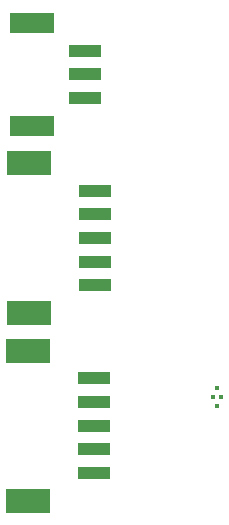
<source format=gbr>
%TF.GenerationSoftware,KiCad,Pcbnew,9.0.6*%
%TF.CreationDate,2026-01-14T23:48:26-05:00*%
%TF.ProjectId,DebuggingBoard,44656275-6767-4696-9e67-426f6172642e,rev?*%
%TF.SameCoordinates,Original*%
%TF.FileFunction,Paste,Bot*%
%TF.FilePolarity,Positive*%
%FSLAX46Y46*%
G04 Gerber Fmt 4.6, Leading zero omitted, Abs format (unit mm)*
G04 Created by KiCad (PCBNEW 9.0.6) date 2026-01-14 23:48:26*
%MOMM*%
%LPD*%
G01*
G04 APERTURE LIST*
%ADD10C,0.450000*%
%ADD11R,2.700000X1.000000*%
%ADD12R,3.800000X1.800000*%
%ADD13R,3.800000X2.000000*%
G04 APERTURE END LIST*
D10*
%TO.C,U7*%
X90250000Y-90600000D03*
X90600000Y-89850000D03*
X90600000Y-91350000D03*
X90950000Y-90600000D03*
%TD*%
D11*
%TO.C,U19*%
X79420599Y-61299974D03*
X79420599Y-63299974D03*
X79420599Y-65299974D03*
D12*
X74970511Y-58949961D03*
X74970511Y-67649987D03*
%TD*%
D11*
%TO.C,U16*%
X80299900Y-81150013D03*
X80299900Y-79150013D03*
X80299900Y-77150013D03*
X80299900Y-75150013D03*
X80299900Y-73150013D03*
D13*
X74699950Y-83500026D03*
X74699950Y-70800000D03*
%TD*%
D11*
%TO.C,U15*%
X80199975Y-97050013D03*
X80199975Y-95050013D03*
X80199975Y-93050013D03*
X80199975Y-91050013D03*
X80199975Y-89050013D03*
D13*
X74600025Y-99400026D03*
X74600025Y-86700000D03*
%TD*%
M02*

</source>
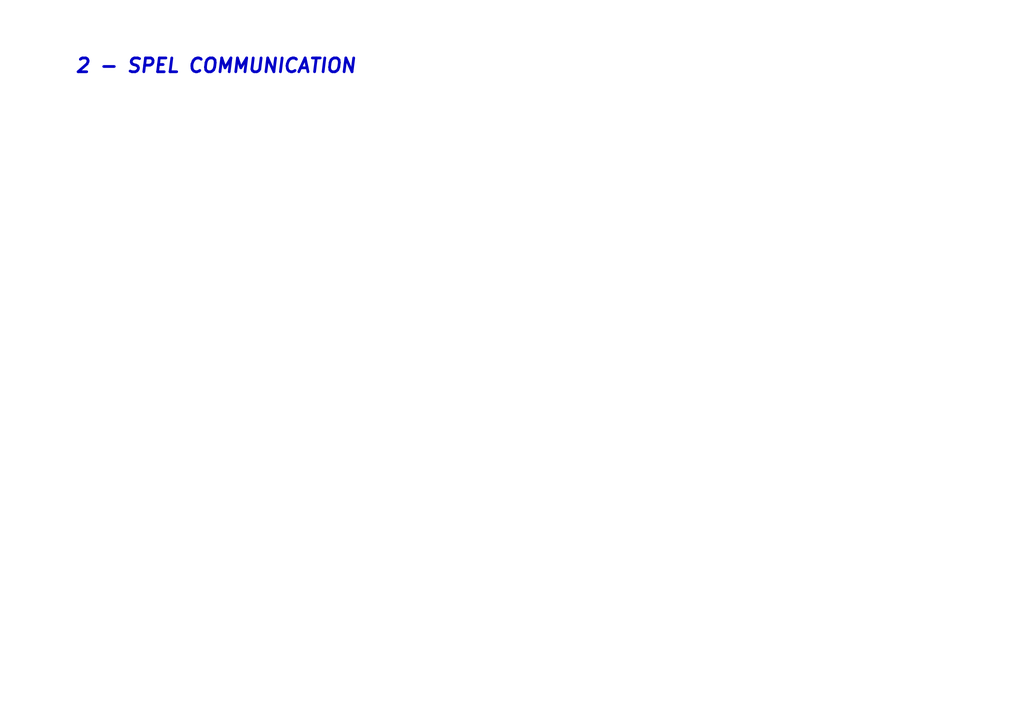
<source format=kicad_sch>
(kicad_sch (version 20230121) (generator eeschema)

  (uuid b09f9cc4-215f-4ab4-b426-e1837d016235)

  (paper "A4")

  


  (text "2 - SPEL COMMUNICATION" (at 21.59 21.59 0)
    (effects (font (size 4 4) (thickness 0.8) bold italic) (justify left bottom))
    (uuid beee4fa8-fee1-48ee-aeeb-0c7ec41f1a30)
  )
)

</source>
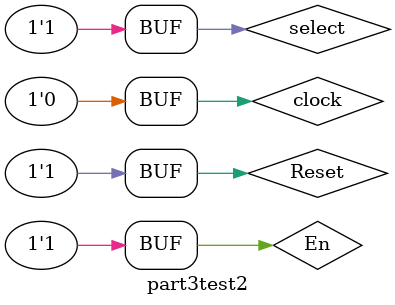
<source format=v>
`timescale 1ns / 1ps


module part3test2;

	// Inputs
	reg clock;
	reg Reset;
	reg En;

	// Instantiate the Unit Under Test (UUT)
	TwoBitCounter uut (
		.clock(clock), 
		.Reset(Reset), 
		.En(En)
	);

	initial begin
		// Initialize Inputs
		clock = 0;
		Reset = 0;
		En = 0;

		// Wait 100 ns for global reset to finish
		#100;
		
		Reset = 1;
		En = 1;
      select = 10;

      #100
      select = 11;

      #100
      select = 01;		
		// Add stimulus here

        
		// Add stimulus here

	end
      
endmodule


</source>
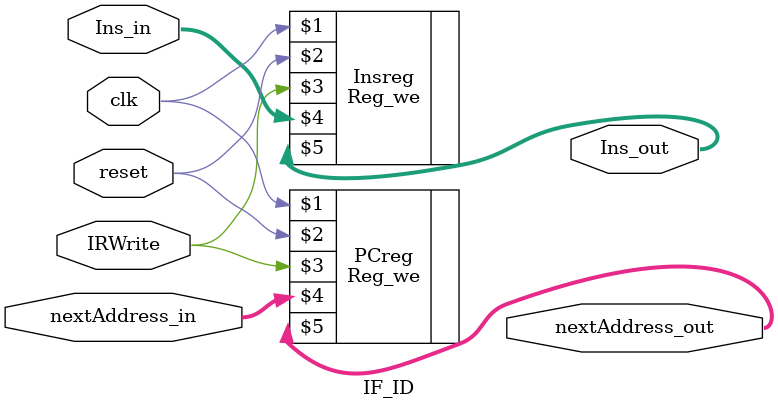
<source format=v>
`timescale 1ns / 1ps
module IF_ID(
	 input clk,
	 input reset,
	 input IRWrite,
    input [31:0] nextAddress_in,
	 output [31:0] nextAddress_out,
	 input [31:0] Ins_in,
	 output [31:0] Ins_out
	 );
Reg_we PCreg(clk,reset,IRWrite,nextAddress_in,nextAddress_out),
	    Insreg(clk,reset,IRWrite,Ins_in,Ins_out);
endmodule

</source>
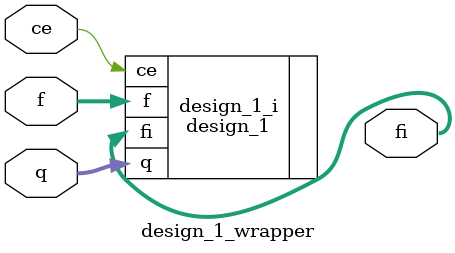
<source format=v>
`timescale 1 ps / 1 ps

module design_1_wrapper
   (ce,
    f,
    fi,
    q);
  input ce;
  input [3:0]f;
  output [4:0]fi;
  input [3:0]q;

  wire ce;
  wire [3:0]f;
  wire [4:0]fi;
  wire [3:0]q;

  design_1 design_1_i
       (.ce(ce),
        .f(f),
        .fi(fi),
        .q(q));
endmodule

</source>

> _WHAT YOU SHOULD DO_: From the first line to the last, output the data exactly; skip any pictures.

> _RESULT OF THE TASK_:
<source format=gbr>
%TF.GenerationSoftware,KiCad,Pcbnew,9.0.6*%
%TF.CreationDate,2026-01-14T23:48:26-05:00*%
%TF.ProjectId,DebuggingBoard,44656275-6767-4696-9e67-426f6172642e,rev?*%
%TF.SameCoordinates,Original*%
%TF.FileFunction,Paste,Bot*%
%TF.FilePolarity,Positive*%
%FSLAX46Y46*%
G04 Gerber Fmt 4.6, Leading zero omitted, Abs format (unit mm)*
G04 Created by KiCad (PCBNEW 9.0.6) date 2026-01-14 23:48:26*
%MOMM*%
%LPD*%
G01*
G04 APERTURE LIST*
%ADD10C,0.450000*%
%ADD11R,2.700000X1.000000*%
%ADD12R,3.800000X1.800000*%
%ADD13R,3.800000X2.000000*%
G04 APERTURE END LIST*
D10*
%TO.C,U7*%
X90250000Y-90600000D03*
X90600000Y-89850000D03*
X90600000Y-91350000D03*
X90950000Y-90600000D03*
%TD*%
D11*
%TO.C,U19*%
X79420599Y-61299974D03*
X79420599Y-63299974D03*
X79420599Y-65299974D03*
D12*
X74970511Y-58949961D03*
X74970511Y-67649987D03*
%TD*%
D11*
%TO.C,U16*%
X80299900Y-81150013D03*
X80299900Y-79150013D03*
X80299900Y-77150013D03*
X80299900Y-75150013D03*
X80299900Y-73150013D03*
D13*
X74699950Y-83500026D03*
X74699950Y-70800000D03*
%TD*%
D11*
%TO.C,U15*%
X80199975Y-97050013D03*
X80199975Y-95050013D03*
X80199975Y-93050013D03*
X80199975Y-91050013D03*
X80199975Y-89050013D03*
D13*
X74600025Y-99400026D03*
X74600025Y-86700000D03*
%TD*%
M02*

</source>
<source format=kicad_sch>
(kicad_sch (version 20230121) (generator eeschema)

  (uuid b09f9cc4-215f-4ab4-b426-e1837d016235)

  (paper "A4")

  


  (text "2 - SPEL COMMUNICATION" (at 21.59 21.59 0)
    (effects (font (size 4 4) (thickness 0.8) bold italic) (justify left bottom))
    (uuid beee4fa8-fee1-48ee-aeeb-0c7ec41f1a30)
  )
)

</source>
<source format=v>
`timescale 1ns / 1ps


module part3test2;

	// Inputs
	reg clock;
	reg Reset;
	reg En;

	// Instantiate the Unit Under Test (UUT)
	TwoBitCounter uut (
		.clock(clock), 
		.Reset(Reset), 
		.En(En)
	);

	initial begin
		// Initialize Inputs
		clock = 0;
		Reset = 0;
		En = 0;

		// Wait 100 ns for global reset to finish
		#100;
		
		Reset = 1;
		En = 1;
      select = 10;

      #100
      select = 11;

      #100
      select = 01;		
		// Add stimulus here

        
		// Add stimulus here

	end
      
endmodule


</source>
<source format=v>
`timescale 1ns / 1ps
module IF_ID(
	 input clk,
	 input reset,
	 input IRWrite,
    input [31:0] nextAddress_in,
	 output [31:0] nextAddress_out,
	 input [31:0] Ins_in,
	 output [31:0] Ins_out
	 );
Reg_we PCreg(clk,reset,IRWrite,nextAddress_in,nextAddress_out),
	    Insreg(clk,reset,IRWrite,Ins_in,Ins_out);
endmodule

</source>
<source format=v>
`timescale 1 ps / 1 ps

module design_1_wrapper
   (ce,
    f,
    fi,
    q);
  input ce;
  input [3:0]f;
  output [4:0]fi;
  input [3:0]q;

  wire ce;
  wire [3:0]f;
  wire [4:0]fi;
  wire [3:0]q;

  design_1 design_1_i
       (.ce(ce),
        .f(f),
        .fi(fi),
        .q(q));
endmodule

</source>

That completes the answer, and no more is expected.